Bad news but with a caveat: A new Marquette Law poll in Wisconsin finds President Trump leading Joe Biden in the important swing state, 47% to 44%. Trump leads Bernie Sanders, 48% to 45%, beats Elizabeth Warren 48% to 43%, and tops Pete Buttigieg 47% to 39%.
The caveat: Harry Enten: “Across the board the sample is far more friendly to Trump than Marquette’s last poll (so caution needed), but combine this with the NYT/Siena polling… and you get the feeling Trump is far, far from a goner in 2020.”
The Intercept: “One of the main tenets of Pete Buttigieg’s plan to address racial inequality if he becomes president is a proposal to increase the number of federal contracting dollars going to women- and minority-owned businesses to 25 percent. But in South Bend, Indiana, where he has been mayor since 2012, less than 3 percent of city business has gone to minority- and women-owned businesses in recent years, according to annual audits conducted by the city.”
“As he moves toward a presidential announcement, New York billionaire Michael Bloomberg is rolling out plans to spend an estimated $15 million to $20 million on a voter registration drive designed to weaken President Trump’s reelection chances in five battleground states,” the AP reports.
“News of the large investment, confirmed by Bloomberg’s team on Wednesday, comes less than a week after the former New York City mayor unveiled a $100 million online advertising campaign attacking Trump in four general election swing states as well.”
Good. Again, this is what he should be doing instead of a vanity campaign.
The Atlantic: “Staffers for the senator’s campaign are exasperated and annoyed… He’s done everything right: established the necessary relationships in key states, racked up more endorsements than any other candidate, performed well in the debates. He carries the message of unity that Democrats say they want… He’s made no big gaffes, had no significant stumbles. His messaging has been consistent. At candidate events, he reliably gives the best speeches to the most thunderous ovations.”
“Maybe it’s that he can come off like he’s trying too hard… Maybe it’s because cynical political reporters can’t avoid laughing off his talk about a ‘conspiracy of love’ … Maybe he’s just too weird a confection of traits … Or maybe he’s being subjected to a kind of second-order racism: it’s not that voters are opposed to putting another black man in the White House; it’s that they’re afraid other voters won’t be willing to put another black man in the White House.”

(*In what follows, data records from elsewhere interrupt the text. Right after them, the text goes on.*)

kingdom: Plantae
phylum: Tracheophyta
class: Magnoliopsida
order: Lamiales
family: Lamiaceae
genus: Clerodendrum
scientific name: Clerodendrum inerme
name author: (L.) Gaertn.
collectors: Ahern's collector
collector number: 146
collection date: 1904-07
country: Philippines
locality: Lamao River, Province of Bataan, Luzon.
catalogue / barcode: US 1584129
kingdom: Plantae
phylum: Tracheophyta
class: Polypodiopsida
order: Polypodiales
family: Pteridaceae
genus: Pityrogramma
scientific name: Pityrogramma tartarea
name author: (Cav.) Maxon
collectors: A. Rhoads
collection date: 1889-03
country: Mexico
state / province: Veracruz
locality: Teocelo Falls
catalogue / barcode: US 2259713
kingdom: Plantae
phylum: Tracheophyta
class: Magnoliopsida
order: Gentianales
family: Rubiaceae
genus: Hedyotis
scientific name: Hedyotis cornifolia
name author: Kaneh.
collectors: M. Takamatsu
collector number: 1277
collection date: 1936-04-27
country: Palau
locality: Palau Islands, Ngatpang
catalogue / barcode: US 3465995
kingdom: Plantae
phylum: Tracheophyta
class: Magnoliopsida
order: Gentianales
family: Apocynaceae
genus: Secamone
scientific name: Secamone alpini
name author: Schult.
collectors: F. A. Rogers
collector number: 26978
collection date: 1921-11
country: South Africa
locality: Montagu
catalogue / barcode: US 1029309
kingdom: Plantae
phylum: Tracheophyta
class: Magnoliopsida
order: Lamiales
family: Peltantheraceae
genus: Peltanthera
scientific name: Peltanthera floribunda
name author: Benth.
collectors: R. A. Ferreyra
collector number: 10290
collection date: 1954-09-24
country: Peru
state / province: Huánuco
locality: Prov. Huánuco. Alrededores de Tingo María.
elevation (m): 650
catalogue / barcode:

“Google said it plans to stop allowing highly targeted political ads on its platforms, a move that comes as tech giants are drawing scrutiny for their rules on ads that relate to electoral outcomes or mention federal or state political parties,” the Wall Street Journal reports.
President Trump hosted a previously undisclosed dinner with Facebook CEO Mark Zuckerberg and Facebook board member Peter Thiel at the White House in October, NBC News reports. It is unclear why the meeting was not made public or what Trump, Zuckerberg and Thiel discussed.
Former Gov. Deval Patrick scheduled a presidential campaign event at Morehouse College tonight but it was cancelled after Patrick arrived and learned that only two people showed up, CNN reports.